About this exercise
Reproduce the text of the material below with every line unchanged, and leave the pictures out of your answer.

************

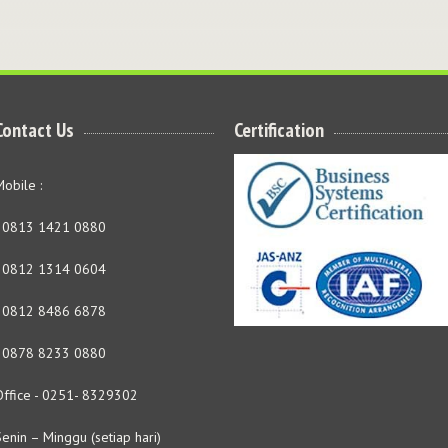
Contact Us
Certification
obile :
- 0813 1421 0880
- 0812 1314 0604
- 0812 8486 6878
- 0878 8233 0880
Office - 0251- 8329302
enin – Minggu (setiap hari)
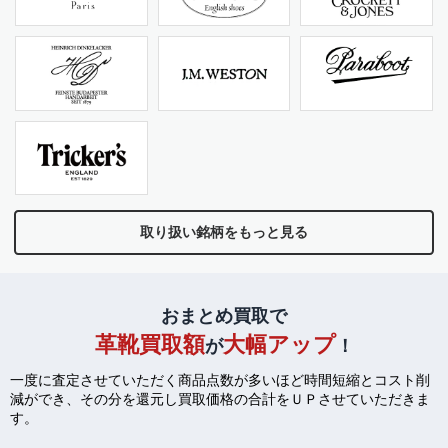
取り扱い銘柄をもっと見る
おまとめ買取で
革靴買取額
大幅アップ
が
！
一度に査定させていただく商品点数が多いほど時間短縮とコスト削
減ができ、
その分を還元し買取価格の合計をＵＰさせていただきま
す。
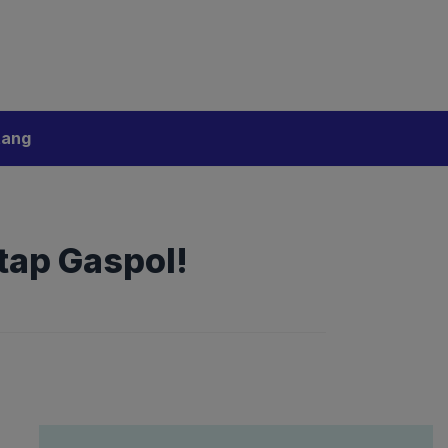
bijakan Artificial Intelligence (AI)
Disclaimer
tang
etap Gaspol!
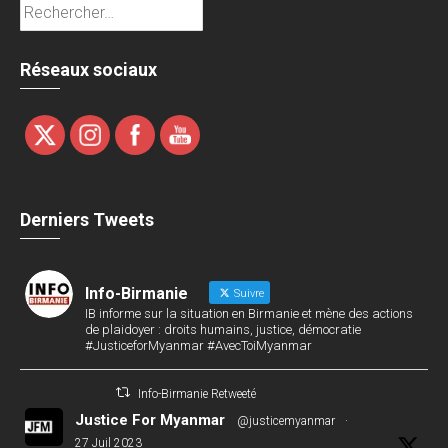
Rechercher :
Réseaux sociaux
Derniers Tweets
Info-Birmanie
Suivre
IB informe sur la situation en Birmanie et mène des actions
de plaidoyer : droits humains, justice, démocratie
#JusticeforMyanmar #AvecToiMyanmar
Info-Birmanie Retweeté
Justice For Myanmar
@justicemyanmar
·
27 Juil 2023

************

Expected answer
Contact Us
Certification
obile :
- 0813 1421 0880
- 0812 1314 0604
- 0812 8486 6878
- 0878 8233 0880
Office - 0251- 8329302
enin – Minggu (setiap hari)
取り扱い銘柄をもっと見る
おまとめ買取で
革靴買取額
大幅アップ
が
！
一度に査定させていただく商品点数が多いほど時間短縮とコスト削
減ができ、
その分を還元し買取価格の合計をＵＰさせていただきま
す。
bijakan Artificial Intelligence (AI)
Disclaimer
tang
etap Gaspol!
Rechercher :
Réseaux sociaux
Derniers Tweets
Info-Birmanie
Suivre
IB informe sur la situation en Birmanie et mène des actions
de plaidoyer : droits humains, justice, démocratie
#JusticeforMyanmar #AvecToiMyanmar
Info-Birmanie Retweeté
Justice For Myanmar
@justicemyanmar
·
27 Juil 2023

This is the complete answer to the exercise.